------ SUPPLIED INFORMATION
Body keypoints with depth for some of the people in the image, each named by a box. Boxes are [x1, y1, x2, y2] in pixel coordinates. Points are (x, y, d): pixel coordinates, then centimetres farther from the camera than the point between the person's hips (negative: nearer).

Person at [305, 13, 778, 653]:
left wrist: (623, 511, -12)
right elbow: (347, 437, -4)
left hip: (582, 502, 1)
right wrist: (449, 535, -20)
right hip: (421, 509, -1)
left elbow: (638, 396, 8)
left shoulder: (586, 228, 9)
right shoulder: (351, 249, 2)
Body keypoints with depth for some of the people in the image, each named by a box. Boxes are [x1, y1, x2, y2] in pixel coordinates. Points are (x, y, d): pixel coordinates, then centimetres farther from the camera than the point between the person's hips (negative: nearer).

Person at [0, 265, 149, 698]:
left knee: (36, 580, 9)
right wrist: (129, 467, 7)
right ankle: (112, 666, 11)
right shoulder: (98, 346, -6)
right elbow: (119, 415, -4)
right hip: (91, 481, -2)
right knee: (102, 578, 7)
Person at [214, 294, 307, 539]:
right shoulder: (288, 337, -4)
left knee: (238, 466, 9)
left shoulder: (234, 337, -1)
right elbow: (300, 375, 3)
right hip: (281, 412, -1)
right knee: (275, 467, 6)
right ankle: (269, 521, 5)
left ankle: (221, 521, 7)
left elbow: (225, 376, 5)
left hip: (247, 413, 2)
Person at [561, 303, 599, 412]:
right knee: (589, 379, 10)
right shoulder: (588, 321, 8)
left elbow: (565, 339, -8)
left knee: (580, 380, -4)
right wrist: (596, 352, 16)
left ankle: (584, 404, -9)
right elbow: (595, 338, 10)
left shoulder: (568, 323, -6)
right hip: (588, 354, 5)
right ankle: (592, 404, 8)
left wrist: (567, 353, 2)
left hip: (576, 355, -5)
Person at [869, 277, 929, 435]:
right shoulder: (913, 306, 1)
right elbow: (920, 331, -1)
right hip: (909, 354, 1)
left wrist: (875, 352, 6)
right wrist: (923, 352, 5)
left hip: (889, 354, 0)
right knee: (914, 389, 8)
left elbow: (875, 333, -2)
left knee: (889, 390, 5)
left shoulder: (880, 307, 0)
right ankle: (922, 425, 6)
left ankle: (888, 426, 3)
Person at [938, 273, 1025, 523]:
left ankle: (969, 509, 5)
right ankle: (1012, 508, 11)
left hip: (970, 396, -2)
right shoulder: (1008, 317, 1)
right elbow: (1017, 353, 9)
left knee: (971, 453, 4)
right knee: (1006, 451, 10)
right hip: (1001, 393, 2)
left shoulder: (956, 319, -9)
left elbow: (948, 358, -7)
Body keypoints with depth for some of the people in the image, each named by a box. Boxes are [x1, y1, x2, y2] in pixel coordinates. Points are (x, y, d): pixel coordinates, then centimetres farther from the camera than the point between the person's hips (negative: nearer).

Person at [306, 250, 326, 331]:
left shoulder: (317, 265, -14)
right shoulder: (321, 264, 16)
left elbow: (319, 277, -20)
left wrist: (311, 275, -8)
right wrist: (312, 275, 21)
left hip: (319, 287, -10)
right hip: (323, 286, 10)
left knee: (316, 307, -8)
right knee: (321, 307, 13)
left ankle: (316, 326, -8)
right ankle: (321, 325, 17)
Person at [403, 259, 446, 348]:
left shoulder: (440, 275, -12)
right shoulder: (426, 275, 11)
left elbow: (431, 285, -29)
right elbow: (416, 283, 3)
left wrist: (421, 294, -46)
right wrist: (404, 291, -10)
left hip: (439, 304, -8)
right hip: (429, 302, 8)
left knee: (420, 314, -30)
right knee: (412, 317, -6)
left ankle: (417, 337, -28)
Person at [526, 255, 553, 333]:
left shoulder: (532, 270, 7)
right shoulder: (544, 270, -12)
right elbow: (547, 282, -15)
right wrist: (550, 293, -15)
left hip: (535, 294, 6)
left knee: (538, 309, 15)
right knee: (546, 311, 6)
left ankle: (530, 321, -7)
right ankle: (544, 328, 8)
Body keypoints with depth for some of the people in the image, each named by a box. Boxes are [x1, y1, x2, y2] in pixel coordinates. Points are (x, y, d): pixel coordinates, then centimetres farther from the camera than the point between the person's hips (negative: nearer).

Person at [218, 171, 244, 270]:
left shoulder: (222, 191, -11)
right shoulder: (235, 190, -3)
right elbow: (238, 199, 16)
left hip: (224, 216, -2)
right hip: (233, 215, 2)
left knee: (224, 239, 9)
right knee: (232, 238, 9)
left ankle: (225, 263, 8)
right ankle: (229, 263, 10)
------------
→ EXERCISE: Where the line holding "left wrist: (567, 353, 2)" appears in the listing above, start reproducing exactly, and end with the line holding "left hip: (970, 396, -2)".

→ RESPONSE AREA:
left wrist: (567, 353, 2)
left hip: (576, 355, -5)
Person at [869, 277, 929, 435]:
right shoulder: (913, 306, 1)
right elbow: (920, 331, -1)
right hip: (909, 354, 1)
left wrist: (875, 352, 6)
right wrist: (923, 352, 5)
left hip: (889, 354, 0)
right knee: (914, 389, 8)
left elbow: (875, 333, -2)
left knee: (889, 390, 5)
left shoulder: (880, 307, 0)
right ankle: (922, 425, 6)
left ankle: (888, 426, 3)
Person at [938, 273, 1025, 523]:
left ankle: (969, 509, 5)
right ankle: (1012, 508, 11)
left hip: (970, 396, -2)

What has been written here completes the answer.